Peak TV finally got the Primetime Emmy Awards that it deserves.
Sure, “Game of Thrones” and “Veep” repeated their wins Sunday in the top drama and comedy series categories (giving HBO its second year of winning both). And legends like Julia Louis-Dreyfus and Jeffrey Tambor continued their trophy dominance.
But underneath that, a whole new generation of fresh faces picked up their first-ever Emmys on Sunday night. Actors and actresses that seemed like long-shots just a few years ago were instead embraced by a large voting body that appears ready to embrace the new talent earning raves in this new golden era of Peak TV. Superstars and newbies alike hit the stage, and even the surprise winners were hard to argue.
Rami Malek, Tatiana Maslany, Sarah Paulson, Sterling K. Brown, Courtney B. Vance, Kate McKinnon and Ben Mendelsohn were just some of the stars landing the night’s top Emmy prizes — keeping awards watchers on their toes.
“Game of Thrones” cleaned up with 12 awards overall, between Sunday’s Primetime ceremony and last week’s Creative Arts Emmys – the most of any program. (The show also won 12 Emmys last year).

----

● **Your tasks**
1. In the Emmys article, switch "long-shots" to "underdogs" and write out the text between "But underneath that, a" and "hard to argue.", inclusive.
2. Answer these questions about the Emmys article.
(a) Which network won both the top drama and top comedy series categories for the second year?
(b) How many awards did "Game of Thrones" win overall across the two ceremonies?
3. What comes next in the Emmys article? Write the part that follows its last sentence.

● **Data**
----

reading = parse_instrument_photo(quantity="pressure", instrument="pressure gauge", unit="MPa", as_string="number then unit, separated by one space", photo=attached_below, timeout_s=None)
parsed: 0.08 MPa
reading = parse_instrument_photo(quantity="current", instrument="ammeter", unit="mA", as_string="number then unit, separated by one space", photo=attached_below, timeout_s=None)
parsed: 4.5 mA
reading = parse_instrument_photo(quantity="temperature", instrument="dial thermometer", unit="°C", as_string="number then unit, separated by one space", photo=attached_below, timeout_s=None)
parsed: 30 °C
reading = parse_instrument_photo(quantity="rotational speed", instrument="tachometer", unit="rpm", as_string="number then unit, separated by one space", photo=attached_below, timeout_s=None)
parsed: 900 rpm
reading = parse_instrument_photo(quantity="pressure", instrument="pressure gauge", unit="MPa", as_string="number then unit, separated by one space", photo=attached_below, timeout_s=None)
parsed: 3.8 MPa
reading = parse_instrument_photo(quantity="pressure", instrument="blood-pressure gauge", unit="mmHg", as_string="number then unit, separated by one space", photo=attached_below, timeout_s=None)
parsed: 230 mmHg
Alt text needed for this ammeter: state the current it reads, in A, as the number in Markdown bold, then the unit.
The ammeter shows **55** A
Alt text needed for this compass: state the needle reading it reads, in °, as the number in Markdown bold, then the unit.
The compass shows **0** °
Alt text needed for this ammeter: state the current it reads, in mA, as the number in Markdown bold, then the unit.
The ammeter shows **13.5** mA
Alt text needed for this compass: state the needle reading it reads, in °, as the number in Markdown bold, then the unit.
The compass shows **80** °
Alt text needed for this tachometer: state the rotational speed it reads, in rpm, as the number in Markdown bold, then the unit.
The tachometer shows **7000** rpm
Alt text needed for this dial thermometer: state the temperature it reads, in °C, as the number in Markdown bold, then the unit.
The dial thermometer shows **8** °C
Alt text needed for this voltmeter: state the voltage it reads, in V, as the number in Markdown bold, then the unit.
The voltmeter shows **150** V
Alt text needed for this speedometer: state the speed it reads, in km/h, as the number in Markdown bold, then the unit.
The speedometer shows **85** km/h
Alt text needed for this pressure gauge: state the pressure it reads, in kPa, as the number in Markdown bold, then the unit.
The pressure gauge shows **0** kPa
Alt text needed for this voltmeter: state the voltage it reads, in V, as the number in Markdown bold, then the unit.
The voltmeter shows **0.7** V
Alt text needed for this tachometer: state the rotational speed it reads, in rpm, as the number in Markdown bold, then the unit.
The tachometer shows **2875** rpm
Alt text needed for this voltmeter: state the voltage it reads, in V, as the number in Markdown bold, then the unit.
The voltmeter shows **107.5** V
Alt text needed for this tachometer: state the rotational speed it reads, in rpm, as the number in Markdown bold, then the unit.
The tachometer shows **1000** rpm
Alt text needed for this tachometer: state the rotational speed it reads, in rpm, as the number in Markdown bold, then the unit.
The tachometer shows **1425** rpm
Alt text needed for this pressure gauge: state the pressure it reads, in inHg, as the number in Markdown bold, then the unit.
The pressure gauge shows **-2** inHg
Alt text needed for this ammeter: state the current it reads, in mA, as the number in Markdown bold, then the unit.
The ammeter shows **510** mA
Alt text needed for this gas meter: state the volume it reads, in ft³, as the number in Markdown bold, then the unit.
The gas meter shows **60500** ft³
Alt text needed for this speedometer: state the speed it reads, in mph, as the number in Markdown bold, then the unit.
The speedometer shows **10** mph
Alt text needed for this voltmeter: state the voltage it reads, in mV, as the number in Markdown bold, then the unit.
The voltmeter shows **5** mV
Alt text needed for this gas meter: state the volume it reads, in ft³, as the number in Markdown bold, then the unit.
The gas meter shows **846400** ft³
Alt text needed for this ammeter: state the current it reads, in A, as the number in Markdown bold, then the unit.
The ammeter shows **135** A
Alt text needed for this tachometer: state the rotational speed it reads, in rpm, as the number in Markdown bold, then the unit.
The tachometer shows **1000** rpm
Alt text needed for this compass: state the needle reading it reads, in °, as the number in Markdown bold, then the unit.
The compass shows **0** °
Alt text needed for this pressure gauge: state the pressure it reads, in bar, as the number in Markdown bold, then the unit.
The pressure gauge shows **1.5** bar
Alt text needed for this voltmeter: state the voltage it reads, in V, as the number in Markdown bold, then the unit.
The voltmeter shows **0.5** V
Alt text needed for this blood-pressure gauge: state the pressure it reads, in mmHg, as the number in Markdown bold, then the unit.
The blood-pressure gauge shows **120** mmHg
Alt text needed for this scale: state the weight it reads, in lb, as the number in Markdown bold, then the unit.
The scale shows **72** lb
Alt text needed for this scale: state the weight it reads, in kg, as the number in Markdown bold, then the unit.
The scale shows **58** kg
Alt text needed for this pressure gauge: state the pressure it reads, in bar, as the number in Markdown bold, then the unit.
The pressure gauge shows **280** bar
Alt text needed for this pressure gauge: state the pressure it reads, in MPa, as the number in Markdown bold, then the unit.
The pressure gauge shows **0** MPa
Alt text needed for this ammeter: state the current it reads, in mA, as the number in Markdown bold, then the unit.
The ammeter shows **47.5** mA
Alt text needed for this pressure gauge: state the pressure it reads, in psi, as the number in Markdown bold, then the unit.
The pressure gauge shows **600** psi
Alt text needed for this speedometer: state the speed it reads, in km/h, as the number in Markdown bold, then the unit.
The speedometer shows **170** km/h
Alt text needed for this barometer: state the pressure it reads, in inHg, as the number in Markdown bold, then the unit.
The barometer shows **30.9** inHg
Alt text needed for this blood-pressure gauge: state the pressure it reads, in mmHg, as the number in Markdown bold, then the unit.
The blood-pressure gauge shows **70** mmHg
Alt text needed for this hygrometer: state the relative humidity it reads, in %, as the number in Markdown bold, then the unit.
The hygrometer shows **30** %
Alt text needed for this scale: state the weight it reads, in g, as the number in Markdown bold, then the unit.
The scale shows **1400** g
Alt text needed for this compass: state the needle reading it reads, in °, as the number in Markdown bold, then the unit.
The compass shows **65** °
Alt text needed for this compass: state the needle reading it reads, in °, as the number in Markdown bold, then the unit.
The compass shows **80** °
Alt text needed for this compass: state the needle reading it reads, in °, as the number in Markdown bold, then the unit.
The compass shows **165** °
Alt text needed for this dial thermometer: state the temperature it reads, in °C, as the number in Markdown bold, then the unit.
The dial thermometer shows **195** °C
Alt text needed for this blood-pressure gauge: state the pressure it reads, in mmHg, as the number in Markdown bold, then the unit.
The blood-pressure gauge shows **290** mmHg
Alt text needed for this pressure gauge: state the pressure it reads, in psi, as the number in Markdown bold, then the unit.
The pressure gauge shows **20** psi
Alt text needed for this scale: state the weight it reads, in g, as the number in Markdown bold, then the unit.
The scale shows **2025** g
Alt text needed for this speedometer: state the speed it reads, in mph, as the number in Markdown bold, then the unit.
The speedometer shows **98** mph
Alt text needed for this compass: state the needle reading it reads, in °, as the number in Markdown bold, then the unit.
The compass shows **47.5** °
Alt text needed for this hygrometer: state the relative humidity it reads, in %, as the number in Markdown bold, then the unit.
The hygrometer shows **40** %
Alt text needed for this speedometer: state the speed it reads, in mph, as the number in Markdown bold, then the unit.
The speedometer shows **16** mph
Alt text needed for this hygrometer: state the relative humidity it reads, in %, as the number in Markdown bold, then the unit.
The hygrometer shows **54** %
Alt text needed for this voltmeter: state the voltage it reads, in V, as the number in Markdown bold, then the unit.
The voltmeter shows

----

● **Answers for this exercise**
1.
But underneath that, a whole new generation of fresh faces picked up their first-ever Emmys on Sunday night. Actors and actresses that seemed like underdogs just a few years ago were instead embraced by a large voting body that appears ready to embrace the new talent earning raves in this new golden era of Peak TV. Superstars and newbies alike hit the stage, and even the surprise winners were hard to argue.

2.
(a) HBO
(b) 12

3.
The “Thrones” haul was also historic: The HBO drama has now picked up 38 wins overall, making it the scripted primetime series now with the most Emmy wins. “Fraiser” previously held the record, at 37.
The show won the outstanding drama Emmy over “Downton Abbey,” “The Americans,” “House of Cards,” “Homeland,” “Better Call Saul” and “Mr. Robot.”
The “Game of Thrones” episode “Battle of the Bastards” made a specific impression with TV Academy voters. Executive producers David Benioff and D.B. Weiss won the outstanding drama writing Emmy for the episode (beating “The Americans,” “Downton Abbey,” “The Good Wife,” “Mr. Robot” and “UnReal”), while Miguel Sapochnick, who helmed the episode, won for outstanding director (over “Downton Abbey,” “Homeland,” “The Knick,” “Ray Donovan” and another episode of “Thrones”).
Benioff and Weiss also won the Emmy last year for drama writing, while “Thrones” also repeated in the drama category.
Meanwhile, “The People v. O.J.: American Crime Story” lived up to expectations, cleaning up nine Emmys (including 5 on Sunday), topped off with the win for outstanding limited-run series.
Perhaps it was a little bit of a vindication for O.J. Simpson prosecutors Marcia Clark and Chris Darden, who were celebrated via Emmy wins for the actors who played them, Sarah Paulson and Sterling K. Brown. The defense also scored another win: Courtney B. Vance, who played Johnnie Cochran, picked up the Emmy as well.
It was the first Emmy win for all three performers. Paulson won for outstanding lead actress, Vance scored four oustanding lead actor, and Brown was named outstanding supporting actor, all in a limited series/movie.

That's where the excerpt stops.